Patnaik further adds: “Since the balance of payments must always balance, with the total outflows being matched by total inflows, determining which of the outflows constitutes a siphoning of surplus without any quid pro quo requires judgment as well as a certain amount of detective work. From the official statistics that Marx would have had access to in the British Museum, it would have been impossible for him to get any idea of the outflow of surplus from India to Britain”.

Is it really true that Marx could not have any idea of outflow of surplus from India to Britain? Though Ricardo hinted at unequal exchange through trade, it was Marx who first articulated it clearly that colonial trade was unequal trade and it was an exploitative relation where ‘the privileged country receives more labour in exchange for less and obtains "a surplus profit"’ (Marx, Volume III, Capital, p. 345). This sentence alone is adequate proof Marx would not have remained simply blinded by the official statistics on balance of payments.

How the puzzle is unravelled by speculation
Patnaik poses a puzzle and then he himself answers it with speculation thus: ‘The question that has puzzled many is: how did Marx come to recognize the "drain", which required specialized knowledge of the Indian accounts under British rule that only someone like Naoroji had come to acquire? Some have speculated that Marx became acquainted with Naoroji and learned from him about this phenomenon, which he mentioned in a letter but had no time to incorporate into his own work. This is not so far-fetched a hypothesis since both Naoroji and Marx had a common friend, H.M. Hyndman of the Social Democratic Federation, in whose house they might have met and discussed the issue’.

Patnaik might be right, or wrong, on this. We have no means of knowing. But now that he has engaged in some speculation, can’t we not take the liberty to engage in some speculation of our own regarding Patnaik’s new discovery of alleged theoretical omission by Marx? Though going into the motive of the author beyond the text is unhealthy in polemics, we can’t resist the temptation to pose one nagging question: In a review of Patnaik’s book A Theory of Imperialism, co-authored with Professor Utsa Patnaik, CT Kurien, his comrade-in-arms in the academia, has described the work as a new theory of imperialism (See New Perception of Imperialism, Review by CT Kurien of ‘A Theory of Imperialism’ by Utsa Patnaik & Prabhat Patnaik, in Frontline, 12 May 2017. Available at http://www.frontline.in/books/new-perception-of-imperialism/article9658344.ece). Without going into the veracity of Patnaik’s claim that it is a new theory, Professor CT Kurien introduces the book and outlines the analysis of Patnaiks based on political geography and spatial analysis of imperialism and the new features of financialisation.

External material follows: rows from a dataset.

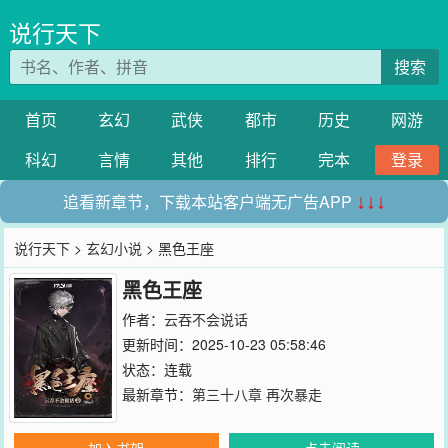
说行天下
搜索
首页
玄幻
武侠
都市
历史
网游
科幻
言情
其他
排行
完本
登录
追看新章节，下载本站客户端无广告APP
↓↓↓
说行天下
>
玄幻小说
> 黑色王座
黑色王座
作者：
云吞不会说话
更新时间：2025-10-23 05:58:46
状态：连载
最新章节：
第三十八章 再次暴走
加入书架
点击阅读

Well, in the last hundred years of its development, imperialism is bound to have thrown up several new features and an analysis of these is most welcome. We don’t dismiss such an analysis offhand. However, whether such an analysis constitutes an altogether a new theory of imperialism is an open question. Of course, Patnaiks are entitled to stake their claim to have developed a new theory on the basis of merits of their analysis. But does Prof. Patnaik think that to substantiate his claim for coming up with a new theory of imperialism he has also to come up with the claim that he was the one to originally come up with a new comprehensive theory of colonialism—including the centre-periphery relationship and the impact of colonialism on the dynamic of capitalism in the metropolis? If so, he would be doing an injustice not only to Marx-Engels and Lenin and numerous other theorists of similar themes, including his elder colleagues in India like NK Chandra and Ranjit Sau, he would also be disappointing a student of Marx like this author.